As we all know, the real world is very different from school and often very different from the parental catered experience many kids have. Helping kids prepare can cause much angst and worry for parents. Working in a restaurant and learning some of the skills inherent to serving others, working hard, smart, as a team, and quickly can help pave the way for many kids. This work may smooth the transition into a more independent existence and give them some essential tools to build successful careers and lives. 

Please share your thoughts and experiences in the comments. Thank you.

One Response to “8 Reasons Your Kids Should Work in Restaurants-Guest Post by David Wither via TODAY Parenting Team”

  1. D. J. Fone says:

    Great column; I spent 16 years in the industry, and while it was certainly not my career of choice, it taught me so many life lessons, including the importance of how to handle upsetting situations calmly and wisely, and holding back your anger and frustration when dealing with the impossible-to-please customer right out there on the floor in front of everyone else.

    Every time you walk out that kitchen door, there has to be a smile on your face, no matter how you truly feel inside.

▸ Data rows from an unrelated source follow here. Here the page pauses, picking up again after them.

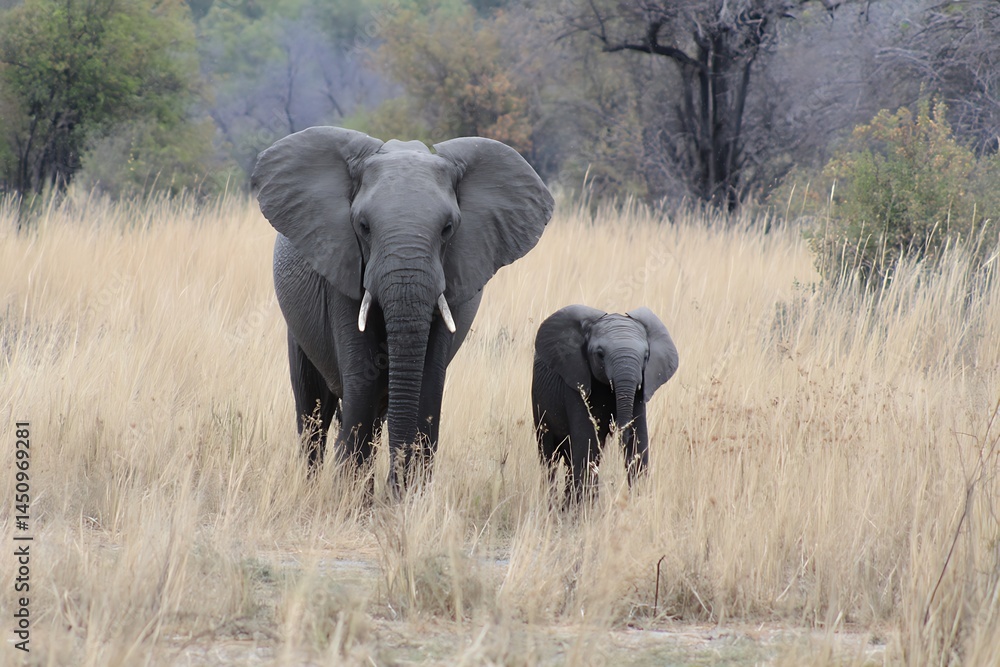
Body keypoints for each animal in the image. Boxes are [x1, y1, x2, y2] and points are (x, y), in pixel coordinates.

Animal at [251, 126, 554, 488]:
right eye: (363, 227)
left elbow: (428, 383)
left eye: (448, 228)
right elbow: (362, 384)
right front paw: (354, 497)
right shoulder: (343, 268)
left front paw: (406, 496)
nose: (394, 486)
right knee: (313, 411)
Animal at [531, 305, 678, 502]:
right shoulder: (575, 382)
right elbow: (586, 441)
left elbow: (638, 441)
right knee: (549, 457)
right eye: (600, 354)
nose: (620, 433)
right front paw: (584, 507)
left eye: (647, 356)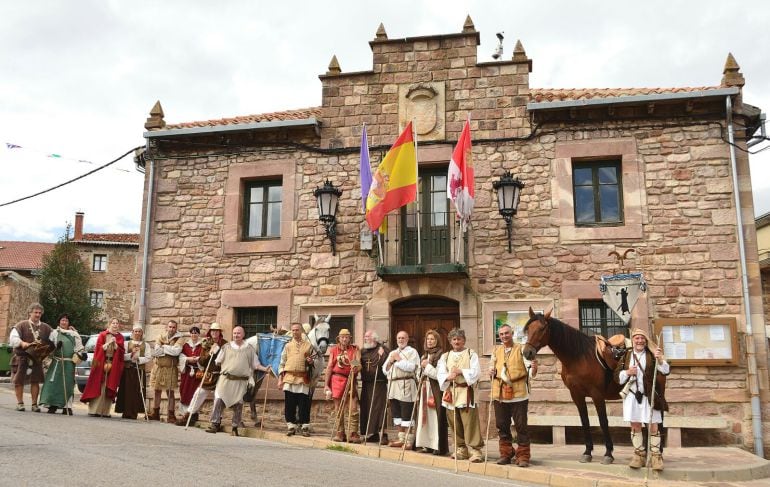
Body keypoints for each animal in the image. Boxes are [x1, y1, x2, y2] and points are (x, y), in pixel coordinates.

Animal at [520, 308, 624, 466]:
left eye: (542, 328)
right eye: (527, 329)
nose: (527, 352)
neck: (579, 357)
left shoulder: (597, 395)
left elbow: (603, 421)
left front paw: (608, 454)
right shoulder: (576, 395)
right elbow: (585, 421)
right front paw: (587, 452)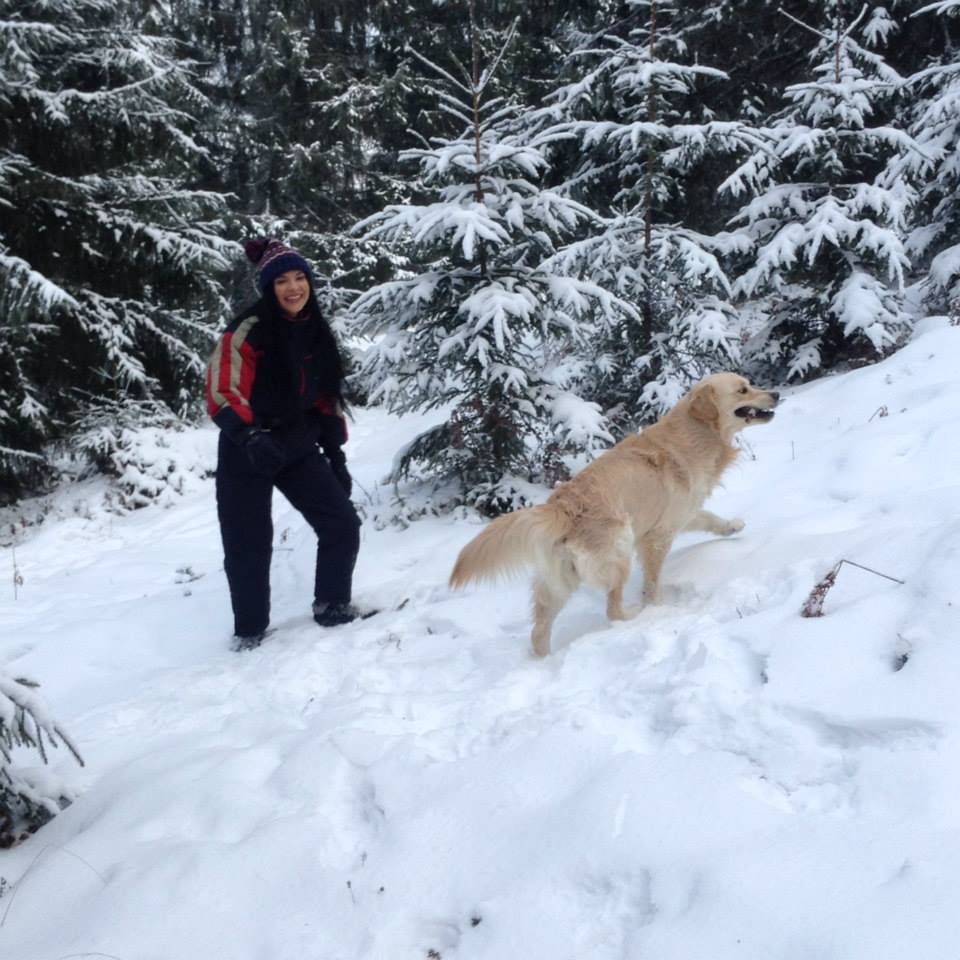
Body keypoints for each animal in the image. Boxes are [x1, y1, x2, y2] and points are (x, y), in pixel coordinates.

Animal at [450, 372, 780, 656]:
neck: (695, 434)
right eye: (743, 390)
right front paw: (658, 607)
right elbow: (651, 583)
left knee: (538, 631)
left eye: (749, 384)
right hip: (619, 549)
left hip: (558, 582)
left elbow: (710, 518)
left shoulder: (682, 513)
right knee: (612, 609)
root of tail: (560, 506)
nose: (776, 393)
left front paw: (732, 526)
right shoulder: (658, 535)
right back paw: (634, 617)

And people respond much better to a pleasant, smiling person than they do to someone who looks like they hate their job.

    I was taught at my first full-service restaurant by a valued mentor “The secret to success is to make your boss look great. Do that, and everything else will fall into place.”

    And, my bosses always took care of me because I took great care of them. One hired me back three more times after I left for supposedly better out-of-state “real” jobs, working for shysters in the radio biz in three different states.

    Later, in commission sales, I discovered the life lesson taught by legendary motivational guru Zig Ziglar: “The secret to business success, and to getting what you want in life, is to help enough other people get what THEY want.”

    I just wish more people in other fields had more respect for those working in the restaurant biz. When my failing knees and feet forced me to finally look outside the biz for career opportunities, one idiot in management, upon learning I had worked in 7 restaurants, dismissed it as “So, you know how to fold a napkin 7 ways. Good for you.” And this was a guy hiring for customer service jobs!